__Work to complete__
Where the line containing "en plusieurs formats" appears, end the copy there, keeping that line; start from the first line of the entries, copy exactly, and omit pictures.

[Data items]
———
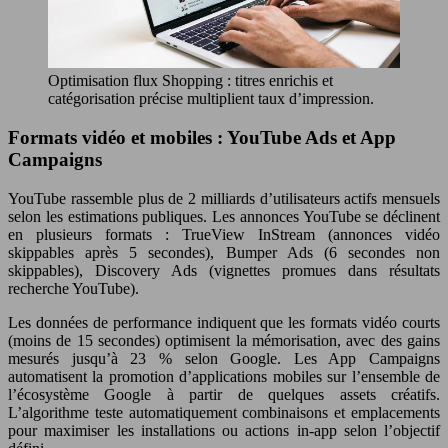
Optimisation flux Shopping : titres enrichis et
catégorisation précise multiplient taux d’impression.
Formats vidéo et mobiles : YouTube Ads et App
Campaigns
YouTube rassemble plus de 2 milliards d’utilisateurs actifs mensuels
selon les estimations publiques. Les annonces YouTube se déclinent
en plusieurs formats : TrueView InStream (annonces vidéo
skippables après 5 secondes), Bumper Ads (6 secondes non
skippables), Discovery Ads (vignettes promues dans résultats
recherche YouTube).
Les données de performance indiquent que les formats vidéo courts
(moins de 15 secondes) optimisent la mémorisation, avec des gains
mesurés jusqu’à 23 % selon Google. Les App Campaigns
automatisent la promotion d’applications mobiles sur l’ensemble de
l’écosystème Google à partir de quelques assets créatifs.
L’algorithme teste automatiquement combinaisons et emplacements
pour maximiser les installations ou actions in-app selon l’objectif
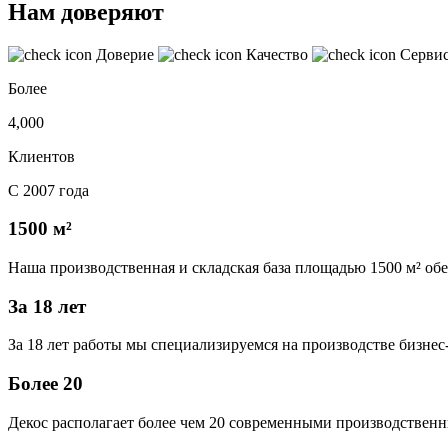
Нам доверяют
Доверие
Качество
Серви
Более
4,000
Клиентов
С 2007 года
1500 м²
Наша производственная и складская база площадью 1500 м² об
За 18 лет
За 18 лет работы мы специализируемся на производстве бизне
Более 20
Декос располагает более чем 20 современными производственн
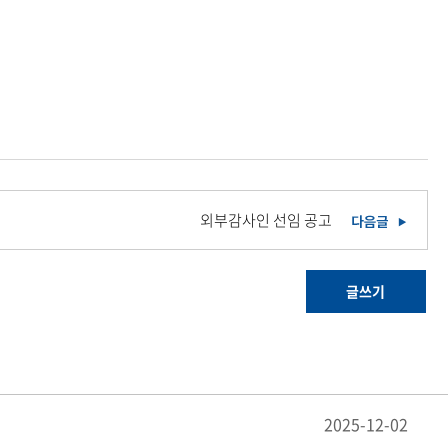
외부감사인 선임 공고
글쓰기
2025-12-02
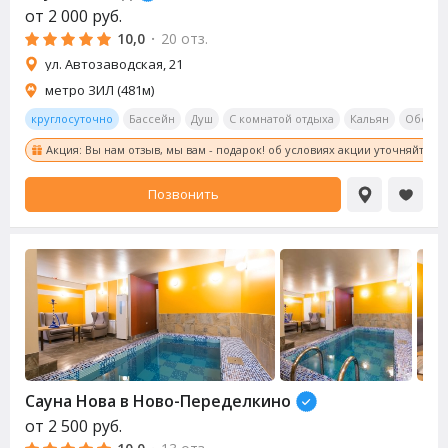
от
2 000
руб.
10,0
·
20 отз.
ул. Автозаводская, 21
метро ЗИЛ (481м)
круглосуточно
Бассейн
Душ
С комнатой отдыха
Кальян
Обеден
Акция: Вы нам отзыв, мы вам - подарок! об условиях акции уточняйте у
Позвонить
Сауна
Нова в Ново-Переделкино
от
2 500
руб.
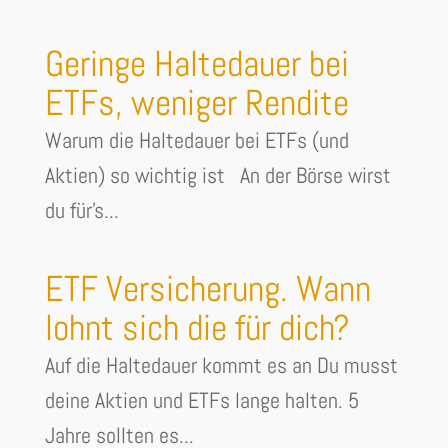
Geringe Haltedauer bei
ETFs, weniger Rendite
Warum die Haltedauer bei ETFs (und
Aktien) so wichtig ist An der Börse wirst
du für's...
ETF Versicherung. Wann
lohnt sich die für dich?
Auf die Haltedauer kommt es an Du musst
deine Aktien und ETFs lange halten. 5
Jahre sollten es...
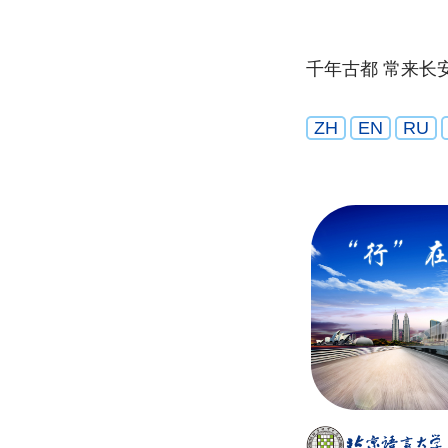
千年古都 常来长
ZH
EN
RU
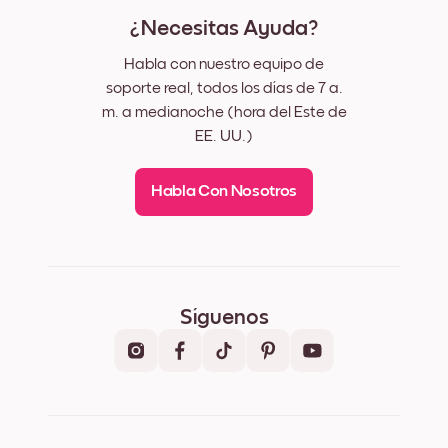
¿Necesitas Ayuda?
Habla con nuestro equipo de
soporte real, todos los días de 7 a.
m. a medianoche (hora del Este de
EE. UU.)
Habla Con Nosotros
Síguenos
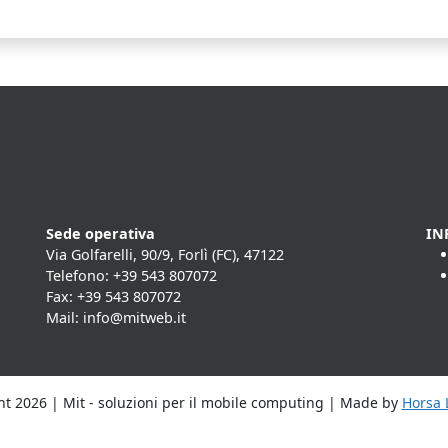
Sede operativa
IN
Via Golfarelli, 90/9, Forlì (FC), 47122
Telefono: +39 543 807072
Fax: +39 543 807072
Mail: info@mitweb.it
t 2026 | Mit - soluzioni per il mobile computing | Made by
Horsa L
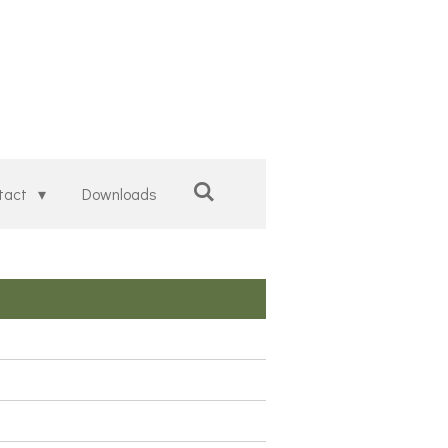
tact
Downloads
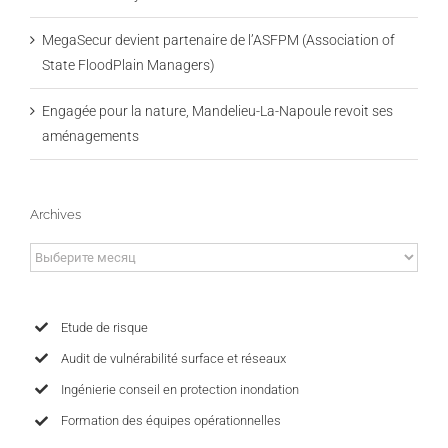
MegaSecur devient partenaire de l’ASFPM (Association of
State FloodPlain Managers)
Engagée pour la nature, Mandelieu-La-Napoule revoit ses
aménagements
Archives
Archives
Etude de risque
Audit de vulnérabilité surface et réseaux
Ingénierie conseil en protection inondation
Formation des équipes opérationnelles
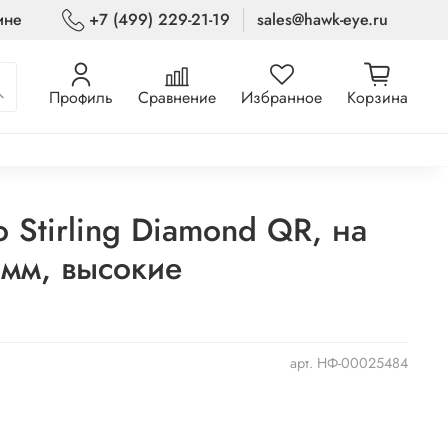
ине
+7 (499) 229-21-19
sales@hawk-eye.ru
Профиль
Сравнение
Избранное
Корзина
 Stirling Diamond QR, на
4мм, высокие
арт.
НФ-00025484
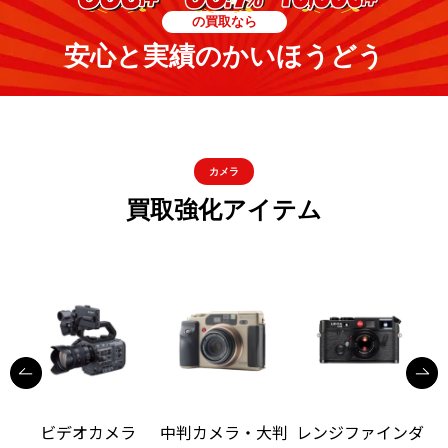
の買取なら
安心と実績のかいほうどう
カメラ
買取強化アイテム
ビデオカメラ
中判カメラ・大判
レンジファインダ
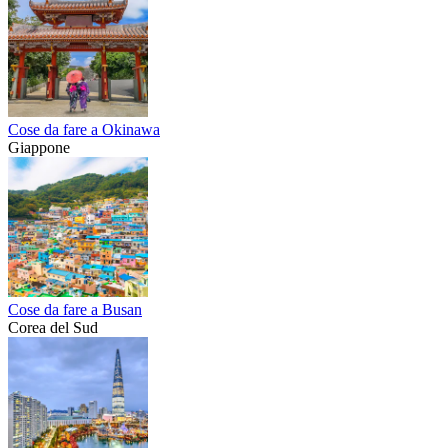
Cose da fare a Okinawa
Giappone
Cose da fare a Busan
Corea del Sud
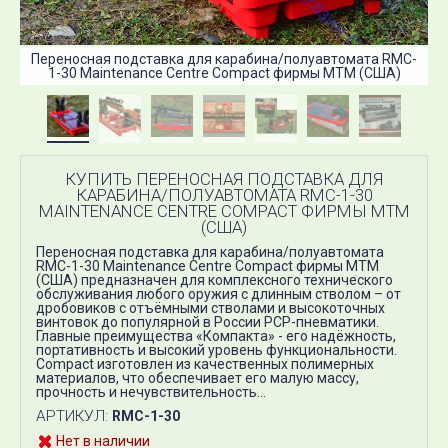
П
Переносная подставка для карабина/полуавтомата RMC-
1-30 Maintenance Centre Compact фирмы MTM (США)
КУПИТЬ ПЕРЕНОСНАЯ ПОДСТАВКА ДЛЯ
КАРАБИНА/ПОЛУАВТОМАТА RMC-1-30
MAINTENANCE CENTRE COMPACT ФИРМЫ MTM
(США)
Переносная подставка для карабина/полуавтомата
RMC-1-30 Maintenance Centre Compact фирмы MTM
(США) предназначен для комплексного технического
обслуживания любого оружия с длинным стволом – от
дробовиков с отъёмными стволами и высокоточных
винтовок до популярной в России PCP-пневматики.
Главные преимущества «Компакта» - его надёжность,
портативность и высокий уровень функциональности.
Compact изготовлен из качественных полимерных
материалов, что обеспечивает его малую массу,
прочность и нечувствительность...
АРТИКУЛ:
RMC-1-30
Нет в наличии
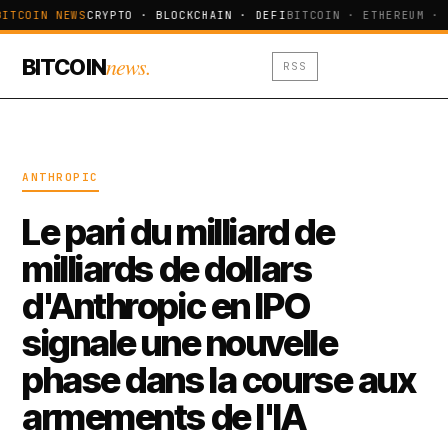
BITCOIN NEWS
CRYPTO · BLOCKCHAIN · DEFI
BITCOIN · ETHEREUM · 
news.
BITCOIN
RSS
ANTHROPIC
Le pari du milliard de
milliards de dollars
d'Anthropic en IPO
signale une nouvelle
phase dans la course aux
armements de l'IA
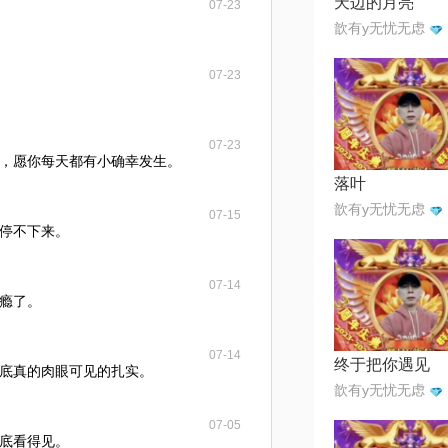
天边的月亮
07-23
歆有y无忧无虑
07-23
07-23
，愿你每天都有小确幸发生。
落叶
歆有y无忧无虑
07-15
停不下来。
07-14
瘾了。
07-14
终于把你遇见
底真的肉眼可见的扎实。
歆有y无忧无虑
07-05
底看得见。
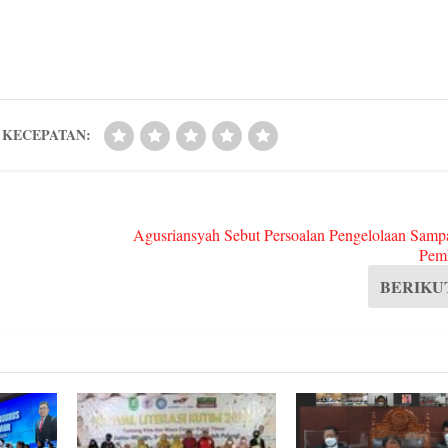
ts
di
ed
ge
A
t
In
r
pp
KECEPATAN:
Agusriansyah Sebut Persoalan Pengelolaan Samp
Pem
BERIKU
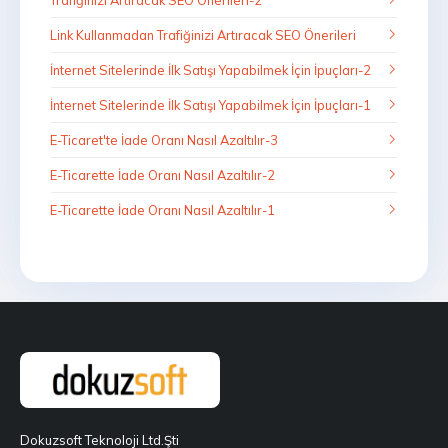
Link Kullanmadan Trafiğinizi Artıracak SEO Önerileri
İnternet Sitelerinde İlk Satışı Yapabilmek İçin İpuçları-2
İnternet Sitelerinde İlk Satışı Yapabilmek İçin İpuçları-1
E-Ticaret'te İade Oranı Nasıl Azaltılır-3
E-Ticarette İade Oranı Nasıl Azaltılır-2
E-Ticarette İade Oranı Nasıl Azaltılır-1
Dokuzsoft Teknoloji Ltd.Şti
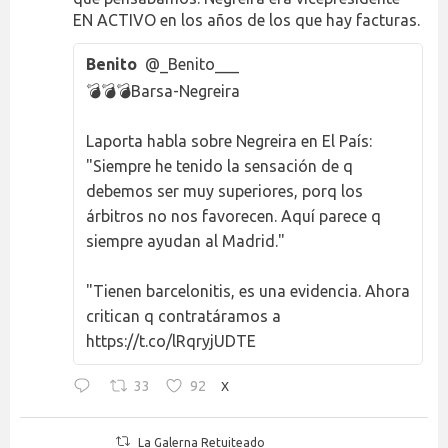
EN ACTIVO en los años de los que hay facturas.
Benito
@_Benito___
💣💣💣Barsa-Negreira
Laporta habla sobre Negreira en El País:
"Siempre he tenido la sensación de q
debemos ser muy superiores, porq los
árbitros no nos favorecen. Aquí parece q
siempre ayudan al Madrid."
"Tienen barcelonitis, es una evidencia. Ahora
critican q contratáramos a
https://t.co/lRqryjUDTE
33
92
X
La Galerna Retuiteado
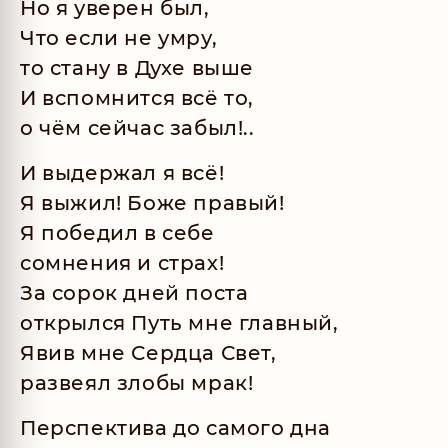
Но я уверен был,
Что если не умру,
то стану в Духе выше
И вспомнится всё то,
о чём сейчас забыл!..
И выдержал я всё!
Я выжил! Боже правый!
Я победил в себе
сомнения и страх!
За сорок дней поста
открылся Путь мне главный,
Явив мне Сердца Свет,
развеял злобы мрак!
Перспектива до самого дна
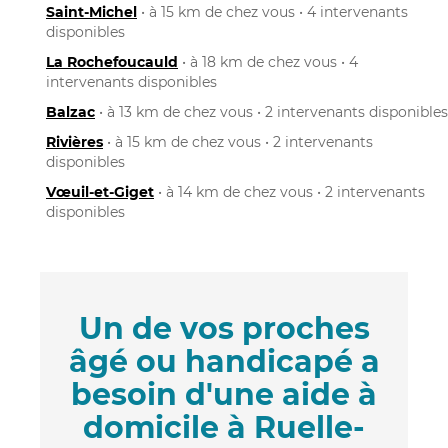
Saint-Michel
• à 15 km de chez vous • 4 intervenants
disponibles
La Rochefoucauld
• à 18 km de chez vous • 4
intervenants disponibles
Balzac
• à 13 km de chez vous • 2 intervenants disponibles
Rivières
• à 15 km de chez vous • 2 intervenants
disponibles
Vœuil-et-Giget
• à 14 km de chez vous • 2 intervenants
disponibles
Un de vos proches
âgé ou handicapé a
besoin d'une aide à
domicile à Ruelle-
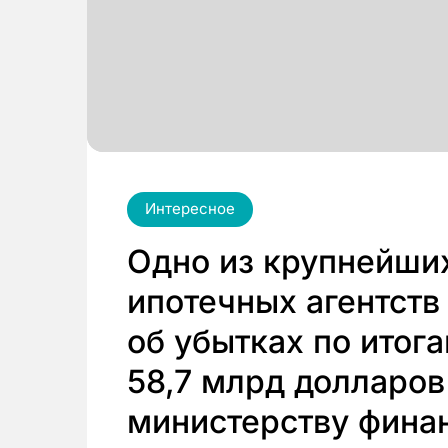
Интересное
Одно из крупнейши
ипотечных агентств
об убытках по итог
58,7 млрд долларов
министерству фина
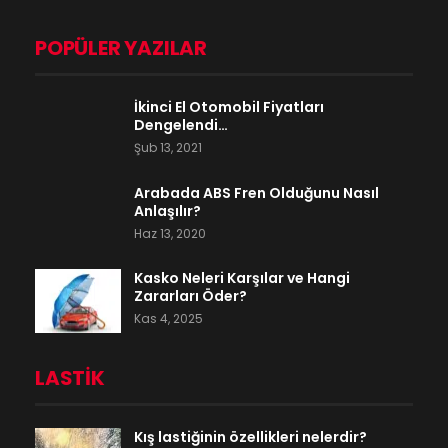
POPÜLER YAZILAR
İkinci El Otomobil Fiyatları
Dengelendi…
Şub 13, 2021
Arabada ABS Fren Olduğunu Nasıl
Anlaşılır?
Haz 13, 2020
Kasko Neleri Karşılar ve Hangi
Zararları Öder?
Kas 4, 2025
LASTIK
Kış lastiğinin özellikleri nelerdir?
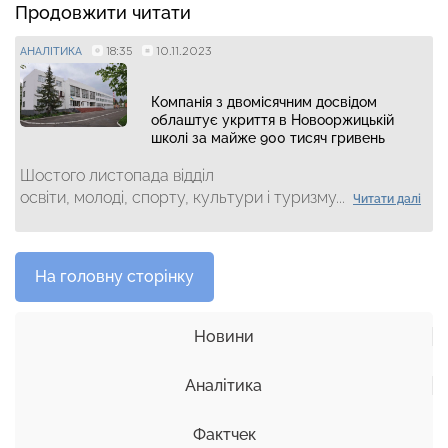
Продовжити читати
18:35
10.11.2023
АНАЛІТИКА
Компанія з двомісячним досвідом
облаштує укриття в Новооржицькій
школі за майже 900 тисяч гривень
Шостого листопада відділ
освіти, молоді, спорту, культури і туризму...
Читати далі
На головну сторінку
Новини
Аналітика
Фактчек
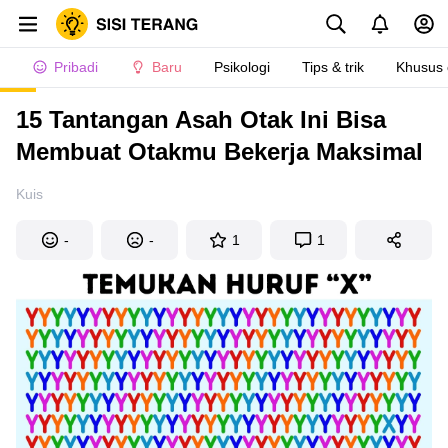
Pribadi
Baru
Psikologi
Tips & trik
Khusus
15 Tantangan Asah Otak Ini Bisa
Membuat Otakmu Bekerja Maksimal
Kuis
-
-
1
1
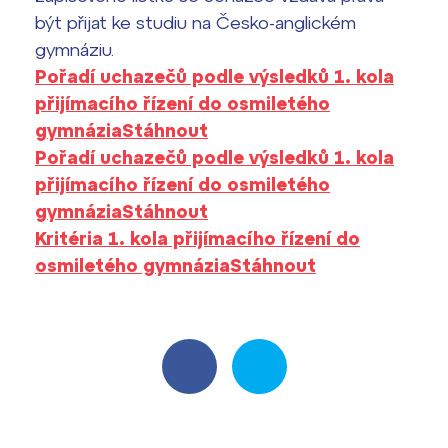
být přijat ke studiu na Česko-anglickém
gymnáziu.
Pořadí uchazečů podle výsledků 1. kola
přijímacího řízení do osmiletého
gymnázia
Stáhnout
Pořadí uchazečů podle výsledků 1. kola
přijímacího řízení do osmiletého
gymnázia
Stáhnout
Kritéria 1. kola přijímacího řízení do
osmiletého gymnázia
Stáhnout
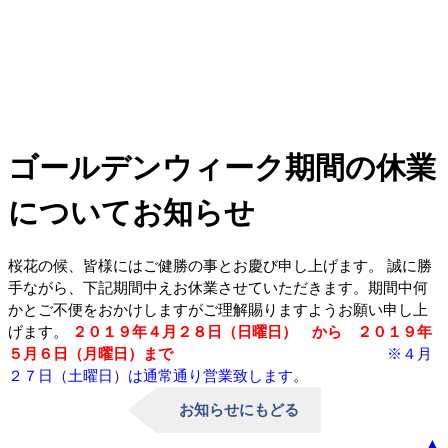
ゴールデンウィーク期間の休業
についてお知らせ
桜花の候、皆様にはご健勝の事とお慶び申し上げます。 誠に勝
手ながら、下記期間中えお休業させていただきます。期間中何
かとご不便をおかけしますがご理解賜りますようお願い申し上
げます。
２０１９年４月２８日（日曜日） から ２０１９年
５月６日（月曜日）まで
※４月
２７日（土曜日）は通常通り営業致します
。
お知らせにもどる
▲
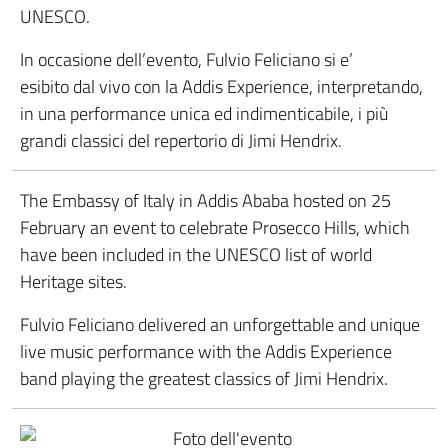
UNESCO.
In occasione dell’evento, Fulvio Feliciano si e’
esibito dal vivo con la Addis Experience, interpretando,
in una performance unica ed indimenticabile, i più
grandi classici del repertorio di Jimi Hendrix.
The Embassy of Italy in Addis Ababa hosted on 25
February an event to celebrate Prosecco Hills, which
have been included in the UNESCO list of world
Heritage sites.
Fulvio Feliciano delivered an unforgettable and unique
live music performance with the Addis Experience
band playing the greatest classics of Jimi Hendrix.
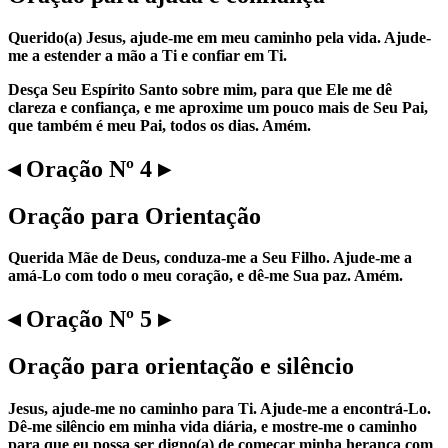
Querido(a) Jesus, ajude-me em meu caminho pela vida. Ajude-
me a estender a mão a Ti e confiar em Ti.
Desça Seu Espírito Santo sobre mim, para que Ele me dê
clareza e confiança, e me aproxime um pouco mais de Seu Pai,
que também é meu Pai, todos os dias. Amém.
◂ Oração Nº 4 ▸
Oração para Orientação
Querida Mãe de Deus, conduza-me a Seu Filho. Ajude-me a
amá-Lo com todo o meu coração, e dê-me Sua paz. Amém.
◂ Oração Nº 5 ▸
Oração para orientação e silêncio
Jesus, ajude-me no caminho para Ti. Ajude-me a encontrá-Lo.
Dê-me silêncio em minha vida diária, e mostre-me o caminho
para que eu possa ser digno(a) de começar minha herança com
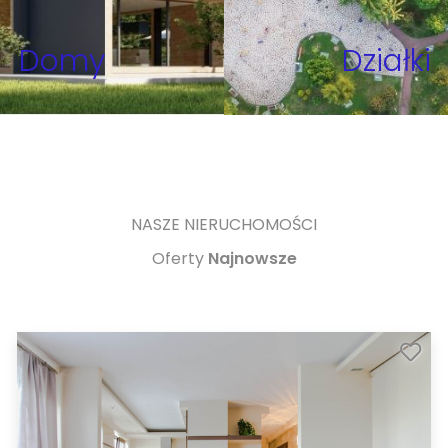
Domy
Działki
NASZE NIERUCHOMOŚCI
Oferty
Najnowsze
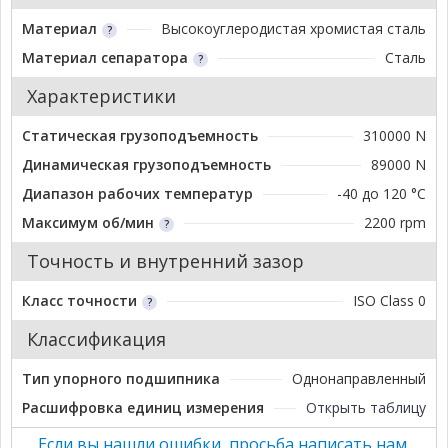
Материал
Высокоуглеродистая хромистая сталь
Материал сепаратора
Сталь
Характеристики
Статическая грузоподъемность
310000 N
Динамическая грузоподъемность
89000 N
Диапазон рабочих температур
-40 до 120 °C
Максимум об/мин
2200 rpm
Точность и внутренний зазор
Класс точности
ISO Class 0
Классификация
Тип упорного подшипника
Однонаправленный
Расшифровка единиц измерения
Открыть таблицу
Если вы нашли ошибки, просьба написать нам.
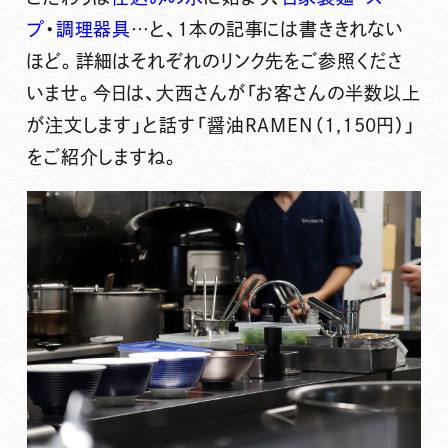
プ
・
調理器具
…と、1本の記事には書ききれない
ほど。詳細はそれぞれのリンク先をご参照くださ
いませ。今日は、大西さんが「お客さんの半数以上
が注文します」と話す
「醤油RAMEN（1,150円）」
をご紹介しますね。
———
__Task output__
Optimisation flux Shopping : titres enrichis et
catégorisation précise multiplient taux d’impression.
Formats vidéo et mobiles : YouTube Ads et App
Campaigns
YouTube rassemble plus de 2 milliards d’utilisateurs actifs mensuels
selon les estimations publiques. Les annonces YouTube se déclinent
en plusieurs formats : TrueView InStream (annonces vidéo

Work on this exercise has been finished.